Will Governor Nikki Haley will sign the law making Obamacare illegal, if the Senate passes it? Photo credit: Gage Skidmore

The South Carolina House passed Bill 3101 in May, 2013; it is now before the state’s Senate, as they did not vote on it before the Senate adjourned for the summer.

If passed by the Senate, and signed into law by Governor Nikki Haley, this bill will make it illegal for any state employee or agency to attempt – or assist in an attempt – to implement the federal Patient Protection and Affordable Care Act, otherwise known as Obamacare.

Bill H. 3101: Freedom of Health Care Protection Act

The proposed legislation gives the Attorney General of South Carolina powers to prevent agencies and employees of the state from aiding any agency or employee that enforces or attempts to enforce the PPACA.

This bill empowers the Attorney General to sue such businesses or employees whenever he has reasonable grounds to believe those businesses or employees are causing harm to people or businesses by assisting in the implementation of Obamacare. The Attorney General can also apply for an injunction to stop such implementation.

The bill also provides that any resident forced to pay higher federal taxes because of non-compliance with the ACA will be entitled to a corresponding deduction on taxes owed to the state.

Bill 3101 also prohibits the state or any local government from purchasing insurance for employees on a federal health insurance exchange.

Constitutional Authority for the Freedom of Health Care Protection Act

The bill’s preamble cites sections of the U.S. Constitution in making the case that the proposed legislation is legal and constitutional, while the ACA is unconstitutional.

The Tenth Amendment states any powers under the Constitution, not specifically given to the federal government or prohibited to the states, are reserved to the states or, the people. The South Carolina drafters of the bill argue that health care was never delegated to the federal government, and therefore it falls under the jurisdiction of the states.

Article VI, Clause 2, known as the Supremacy Clause, states that federal law is the supreme law of the land. That means federal legislation takes precedence over state or other laws when there is a conflict. However, state lawmakers argue federal law only takes precedence over South Carolina law when the subject matter properly falls to the federal government. Since health care was never specifically given to the federal government in the Constitution, the supremacy clause has no relevance. The state takes the position the Patient Protection and Affordable Care Act is unconstitutional.
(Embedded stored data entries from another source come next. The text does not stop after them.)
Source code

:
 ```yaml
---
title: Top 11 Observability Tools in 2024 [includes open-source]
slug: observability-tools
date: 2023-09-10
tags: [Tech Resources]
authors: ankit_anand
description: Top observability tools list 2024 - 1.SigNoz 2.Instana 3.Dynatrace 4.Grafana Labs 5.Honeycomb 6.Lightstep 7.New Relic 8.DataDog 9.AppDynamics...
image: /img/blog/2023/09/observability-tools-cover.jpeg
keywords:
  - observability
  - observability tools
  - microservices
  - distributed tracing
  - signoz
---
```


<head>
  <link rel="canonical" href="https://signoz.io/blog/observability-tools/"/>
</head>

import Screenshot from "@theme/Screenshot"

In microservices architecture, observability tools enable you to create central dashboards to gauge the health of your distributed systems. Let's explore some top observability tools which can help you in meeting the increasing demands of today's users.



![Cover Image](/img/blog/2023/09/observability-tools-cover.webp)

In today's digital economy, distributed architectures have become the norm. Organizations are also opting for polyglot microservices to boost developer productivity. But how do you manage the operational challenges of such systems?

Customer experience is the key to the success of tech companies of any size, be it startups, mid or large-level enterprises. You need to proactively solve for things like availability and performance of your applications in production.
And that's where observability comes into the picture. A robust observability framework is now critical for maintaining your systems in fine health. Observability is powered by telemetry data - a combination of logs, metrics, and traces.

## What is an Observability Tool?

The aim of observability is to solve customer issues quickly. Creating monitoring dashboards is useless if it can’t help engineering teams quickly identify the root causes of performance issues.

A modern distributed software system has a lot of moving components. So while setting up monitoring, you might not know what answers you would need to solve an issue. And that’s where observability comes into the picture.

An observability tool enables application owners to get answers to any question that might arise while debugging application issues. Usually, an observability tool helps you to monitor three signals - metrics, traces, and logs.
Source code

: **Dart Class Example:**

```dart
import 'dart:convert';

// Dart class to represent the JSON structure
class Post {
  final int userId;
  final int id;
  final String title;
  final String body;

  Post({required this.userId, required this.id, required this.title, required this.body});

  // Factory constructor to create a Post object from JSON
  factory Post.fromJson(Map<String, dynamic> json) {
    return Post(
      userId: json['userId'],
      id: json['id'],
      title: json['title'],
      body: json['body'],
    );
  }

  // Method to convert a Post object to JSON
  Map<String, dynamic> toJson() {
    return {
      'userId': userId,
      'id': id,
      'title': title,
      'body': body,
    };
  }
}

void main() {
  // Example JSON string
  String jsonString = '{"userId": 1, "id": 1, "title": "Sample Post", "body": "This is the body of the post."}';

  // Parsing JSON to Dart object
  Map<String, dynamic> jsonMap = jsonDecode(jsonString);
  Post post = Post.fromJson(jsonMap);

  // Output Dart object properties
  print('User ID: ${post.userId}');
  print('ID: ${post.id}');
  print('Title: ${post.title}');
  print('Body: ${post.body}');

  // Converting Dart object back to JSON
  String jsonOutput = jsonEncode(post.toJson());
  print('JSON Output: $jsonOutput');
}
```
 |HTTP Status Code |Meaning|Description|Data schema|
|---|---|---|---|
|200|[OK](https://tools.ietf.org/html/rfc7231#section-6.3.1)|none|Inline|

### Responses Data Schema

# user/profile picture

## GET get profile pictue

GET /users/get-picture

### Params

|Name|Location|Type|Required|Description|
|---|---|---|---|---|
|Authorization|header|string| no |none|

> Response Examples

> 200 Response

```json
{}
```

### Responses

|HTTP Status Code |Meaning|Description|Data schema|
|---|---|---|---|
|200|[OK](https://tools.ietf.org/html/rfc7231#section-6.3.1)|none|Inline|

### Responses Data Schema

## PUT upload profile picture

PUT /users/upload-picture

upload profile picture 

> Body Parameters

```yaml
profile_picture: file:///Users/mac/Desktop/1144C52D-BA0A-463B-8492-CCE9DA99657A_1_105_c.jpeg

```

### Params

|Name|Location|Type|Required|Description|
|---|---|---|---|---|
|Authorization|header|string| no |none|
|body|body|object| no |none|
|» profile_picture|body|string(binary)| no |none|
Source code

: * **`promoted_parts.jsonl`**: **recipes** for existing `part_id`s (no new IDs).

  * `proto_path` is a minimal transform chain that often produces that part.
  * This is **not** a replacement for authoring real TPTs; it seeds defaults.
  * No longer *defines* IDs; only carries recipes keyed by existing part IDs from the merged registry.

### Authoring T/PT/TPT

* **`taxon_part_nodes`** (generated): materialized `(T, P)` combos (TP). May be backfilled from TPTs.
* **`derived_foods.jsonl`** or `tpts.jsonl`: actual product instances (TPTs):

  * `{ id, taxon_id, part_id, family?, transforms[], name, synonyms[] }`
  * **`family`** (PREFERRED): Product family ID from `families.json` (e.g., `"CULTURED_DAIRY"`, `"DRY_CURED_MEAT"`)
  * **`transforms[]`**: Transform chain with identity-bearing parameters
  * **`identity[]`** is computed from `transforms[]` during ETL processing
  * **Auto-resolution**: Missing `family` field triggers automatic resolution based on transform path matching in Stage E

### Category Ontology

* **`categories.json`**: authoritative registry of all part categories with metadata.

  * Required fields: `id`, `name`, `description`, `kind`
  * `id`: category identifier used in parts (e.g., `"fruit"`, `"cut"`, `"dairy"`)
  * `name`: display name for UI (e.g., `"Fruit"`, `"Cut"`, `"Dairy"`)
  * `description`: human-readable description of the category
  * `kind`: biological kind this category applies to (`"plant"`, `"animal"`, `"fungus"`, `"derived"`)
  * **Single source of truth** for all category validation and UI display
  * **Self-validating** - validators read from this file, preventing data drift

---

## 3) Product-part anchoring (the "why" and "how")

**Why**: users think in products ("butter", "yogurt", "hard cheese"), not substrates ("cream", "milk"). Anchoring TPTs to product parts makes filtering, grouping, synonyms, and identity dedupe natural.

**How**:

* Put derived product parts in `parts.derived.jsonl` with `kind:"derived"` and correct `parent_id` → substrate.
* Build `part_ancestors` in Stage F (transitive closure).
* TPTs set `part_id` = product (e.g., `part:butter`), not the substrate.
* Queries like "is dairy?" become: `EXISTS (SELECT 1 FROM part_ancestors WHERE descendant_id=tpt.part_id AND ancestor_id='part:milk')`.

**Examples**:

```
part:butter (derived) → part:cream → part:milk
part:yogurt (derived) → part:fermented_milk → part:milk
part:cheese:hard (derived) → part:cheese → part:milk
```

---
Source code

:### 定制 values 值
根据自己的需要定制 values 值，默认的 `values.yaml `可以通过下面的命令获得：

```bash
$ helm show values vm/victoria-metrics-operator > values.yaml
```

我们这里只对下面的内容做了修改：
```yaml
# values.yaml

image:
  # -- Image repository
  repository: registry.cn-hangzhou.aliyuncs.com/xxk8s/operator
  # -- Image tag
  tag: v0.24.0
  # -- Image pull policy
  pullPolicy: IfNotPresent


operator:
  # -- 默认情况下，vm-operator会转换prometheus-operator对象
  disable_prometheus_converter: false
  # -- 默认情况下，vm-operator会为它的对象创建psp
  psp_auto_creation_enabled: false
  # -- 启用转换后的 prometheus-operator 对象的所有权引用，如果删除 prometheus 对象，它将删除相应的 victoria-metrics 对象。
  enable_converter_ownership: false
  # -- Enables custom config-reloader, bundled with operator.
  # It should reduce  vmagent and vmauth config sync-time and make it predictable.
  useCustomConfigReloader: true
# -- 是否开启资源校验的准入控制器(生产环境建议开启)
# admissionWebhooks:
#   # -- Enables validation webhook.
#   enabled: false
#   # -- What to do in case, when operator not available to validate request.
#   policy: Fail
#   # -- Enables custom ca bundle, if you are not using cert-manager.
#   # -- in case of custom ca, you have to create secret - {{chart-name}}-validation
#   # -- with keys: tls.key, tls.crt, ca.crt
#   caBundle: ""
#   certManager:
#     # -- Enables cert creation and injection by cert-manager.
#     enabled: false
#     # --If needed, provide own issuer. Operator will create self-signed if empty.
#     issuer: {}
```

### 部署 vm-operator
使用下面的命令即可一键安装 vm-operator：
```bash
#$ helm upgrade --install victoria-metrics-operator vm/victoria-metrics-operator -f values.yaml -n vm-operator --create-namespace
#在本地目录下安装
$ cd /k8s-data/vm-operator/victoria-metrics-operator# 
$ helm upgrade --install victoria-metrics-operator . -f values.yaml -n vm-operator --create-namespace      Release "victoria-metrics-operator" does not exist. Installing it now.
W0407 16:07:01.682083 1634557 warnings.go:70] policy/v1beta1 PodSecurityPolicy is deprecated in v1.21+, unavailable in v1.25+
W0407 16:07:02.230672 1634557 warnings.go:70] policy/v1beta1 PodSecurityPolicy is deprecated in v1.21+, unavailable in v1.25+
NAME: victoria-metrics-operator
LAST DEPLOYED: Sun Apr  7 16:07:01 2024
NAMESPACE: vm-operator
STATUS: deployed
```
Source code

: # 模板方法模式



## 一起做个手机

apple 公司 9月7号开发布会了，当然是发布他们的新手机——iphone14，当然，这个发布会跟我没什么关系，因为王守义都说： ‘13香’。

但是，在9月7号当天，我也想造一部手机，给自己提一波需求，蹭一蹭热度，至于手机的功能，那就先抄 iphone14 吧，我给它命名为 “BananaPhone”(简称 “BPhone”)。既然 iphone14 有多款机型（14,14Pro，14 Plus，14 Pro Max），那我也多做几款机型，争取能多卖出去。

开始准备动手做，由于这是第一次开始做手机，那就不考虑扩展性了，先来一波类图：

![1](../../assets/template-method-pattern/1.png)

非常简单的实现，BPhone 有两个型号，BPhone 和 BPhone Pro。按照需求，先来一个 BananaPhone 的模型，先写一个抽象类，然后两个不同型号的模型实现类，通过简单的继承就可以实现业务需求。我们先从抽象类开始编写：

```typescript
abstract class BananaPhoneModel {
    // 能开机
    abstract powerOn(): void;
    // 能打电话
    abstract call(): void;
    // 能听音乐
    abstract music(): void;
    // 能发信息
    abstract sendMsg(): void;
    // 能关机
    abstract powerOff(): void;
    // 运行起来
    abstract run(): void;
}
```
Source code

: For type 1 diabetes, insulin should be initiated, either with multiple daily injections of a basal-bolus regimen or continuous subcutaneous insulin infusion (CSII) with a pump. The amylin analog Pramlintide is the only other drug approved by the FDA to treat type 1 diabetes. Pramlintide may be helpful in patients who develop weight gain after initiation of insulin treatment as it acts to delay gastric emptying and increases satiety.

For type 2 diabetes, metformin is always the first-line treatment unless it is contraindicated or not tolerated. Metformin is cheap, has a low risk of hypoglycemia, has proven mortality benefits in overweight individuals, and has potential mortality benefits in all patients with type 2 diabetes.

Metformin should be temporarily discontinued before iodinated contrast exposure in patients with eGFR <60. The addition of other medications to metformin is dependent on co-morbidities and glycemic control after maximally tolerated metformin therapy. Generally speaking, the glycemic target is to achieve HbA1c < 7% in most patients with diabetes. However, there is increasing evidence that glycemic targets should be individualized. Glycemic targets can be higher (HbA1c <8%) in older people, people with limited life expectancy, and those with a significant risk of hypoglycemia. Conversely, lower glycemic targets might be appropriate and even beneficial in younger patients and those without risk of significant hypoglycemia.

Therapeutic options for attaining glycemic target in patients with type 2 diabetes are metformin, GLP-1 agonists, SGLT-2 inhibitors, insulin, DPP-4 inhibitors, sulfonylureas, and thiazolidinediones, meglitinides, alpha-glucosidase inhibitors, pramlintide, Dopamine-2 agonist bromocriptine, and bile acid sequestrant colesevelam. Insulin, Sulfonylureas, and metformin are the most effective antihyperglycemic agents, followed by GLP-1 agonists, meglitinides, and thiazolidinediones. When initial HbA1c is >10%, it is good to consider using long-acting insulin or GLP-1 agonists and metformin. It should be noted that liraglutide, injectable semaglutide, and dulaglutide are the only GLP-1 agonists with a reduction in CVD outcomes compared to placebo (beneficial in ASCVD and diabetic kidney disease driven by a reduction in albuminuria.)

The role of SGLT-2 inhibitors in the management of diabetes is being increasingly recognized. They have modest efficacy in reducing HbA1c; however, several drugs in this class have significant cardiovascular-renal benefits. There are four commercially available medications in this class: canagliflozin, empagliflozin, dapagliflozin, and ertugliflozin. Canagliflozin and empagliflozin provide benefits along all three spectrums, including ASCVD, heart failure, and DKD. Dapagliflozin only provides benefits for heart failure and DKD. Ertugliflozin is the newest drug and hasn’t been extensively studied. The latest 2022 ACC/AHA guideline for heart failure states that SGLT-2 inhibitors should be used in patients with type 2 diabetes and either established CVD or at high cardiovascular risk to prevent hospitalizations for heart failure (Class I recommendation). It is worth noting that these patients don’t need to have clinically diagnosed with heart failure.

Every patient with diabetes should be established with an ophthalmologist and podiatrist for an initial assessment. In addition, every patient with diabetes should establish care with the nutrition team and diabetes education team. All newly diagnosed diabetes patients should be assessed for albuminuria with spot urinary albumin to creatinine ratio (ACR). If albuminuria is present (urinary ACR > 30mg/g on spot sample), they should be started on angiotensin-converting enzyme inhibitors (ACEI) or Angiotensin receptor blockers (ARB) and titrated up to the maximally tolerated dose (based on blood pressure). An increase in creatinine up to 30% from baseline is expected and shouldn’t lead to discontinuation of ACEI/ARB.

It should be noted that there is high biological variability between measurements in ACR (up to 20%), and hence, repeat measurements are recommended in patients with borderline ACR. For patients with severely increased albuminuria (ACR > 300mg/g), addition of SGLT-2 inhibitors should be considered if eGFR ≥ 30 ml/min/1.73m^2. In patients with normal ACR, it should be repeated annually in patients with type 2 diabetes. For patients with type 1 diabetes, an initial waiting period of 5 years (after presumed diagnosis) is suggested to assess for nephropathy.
The bill’s preamble also states the United States Supreme Court violated Article 1, Section 1 of the Constitution. That section says all legislative powers shall be vested in the Congress, not the executive branch. The drafters state the court was wrong to refer to “penalties” under the Affordable Care Act as “taxes” when the lawmakers described them as penalties under the ACA. By holding the penalties were taxes, the justices usurped what was mandated by the Constitution for Congress to decide. Therefore the Supreme Court’s decision was unconstitutional and can be ignored.